» What is being asked:
Only the final stretch of the data is wanted: reproduce the line containing "focal_35mm: 24" and each line after it, exactly.

» Material for this task:
□ □ □

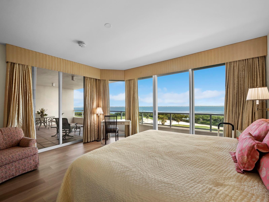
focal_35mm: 14
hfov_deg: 102.0
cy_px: 101
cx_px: 134
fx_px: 109
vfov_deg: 85.7
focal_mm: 7
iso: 400
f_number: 11
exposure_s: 1/13
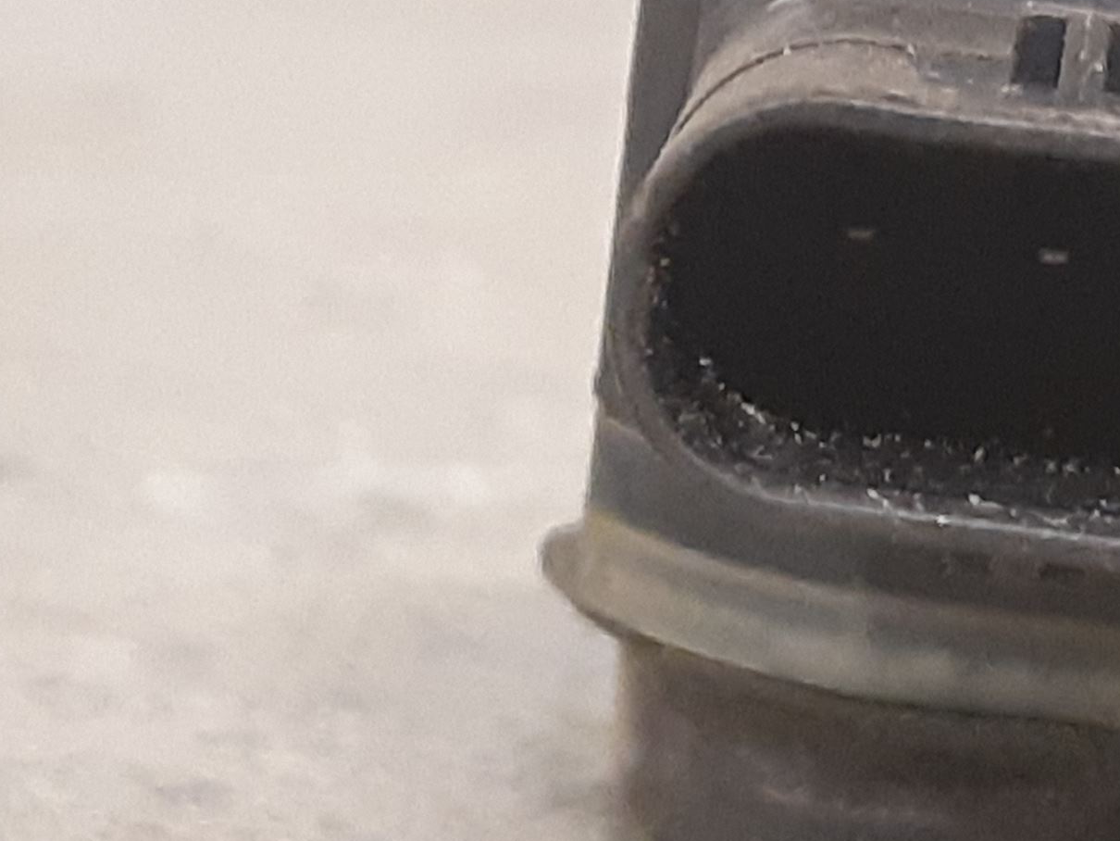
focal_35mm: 44
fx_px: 1424
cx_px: 866
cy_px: 320
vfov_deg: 32.7
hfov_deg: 41.4
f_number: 1.7
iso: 250
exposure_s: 1/33
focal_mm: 3.93
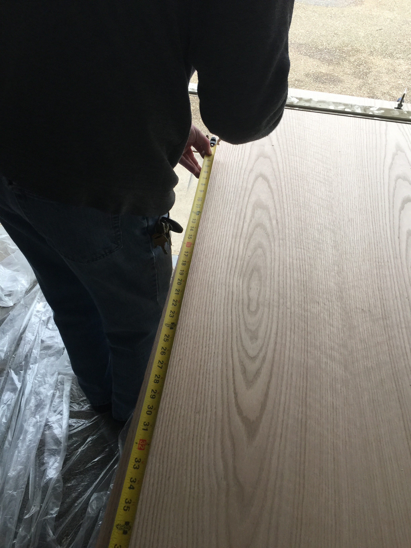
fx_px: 459
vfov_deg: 61.7
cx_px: 206
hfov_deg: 48.2
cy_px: 274
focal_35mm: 29
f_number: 2.2
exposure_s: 1/30
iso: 32
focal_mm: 4.15
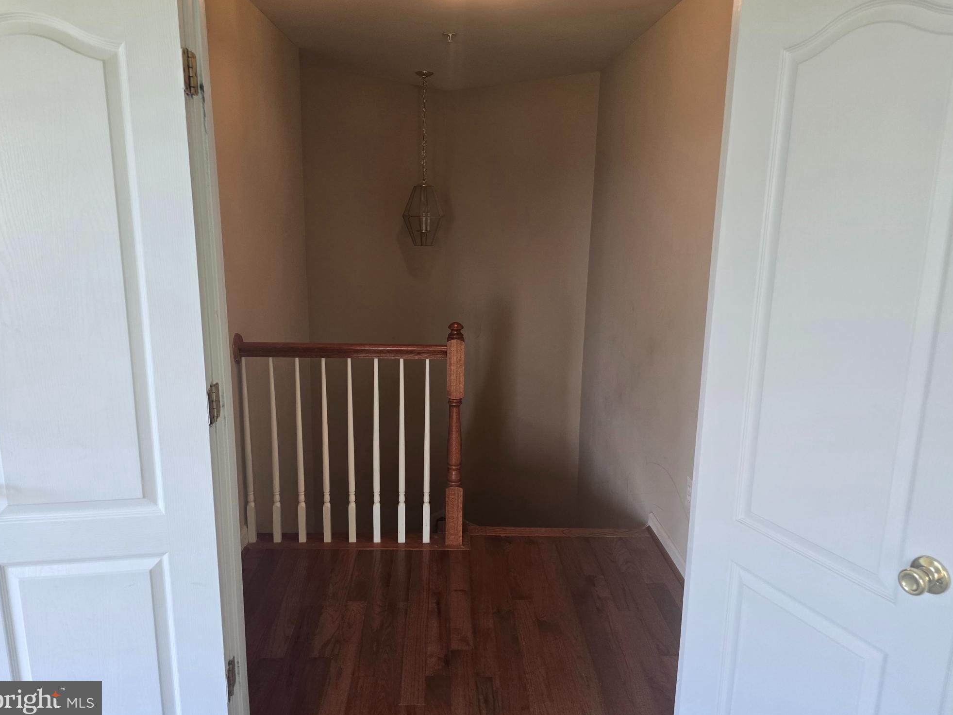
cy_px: 348
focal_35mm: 24
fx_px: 661
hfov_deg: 71.6
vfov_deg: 56.8
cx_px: 478
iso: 160
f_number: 1.7
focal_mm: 6.3
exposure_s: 1/120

□ □ □

» Solved problem:
focal_35mm: 24
fx_px: 661
hfov_deg: 71.6
vfov_deg: 56.8
cx_px: 478
iso: 160
f_number: 1.7
focal_mm: 6.3
exposure_s: 1/120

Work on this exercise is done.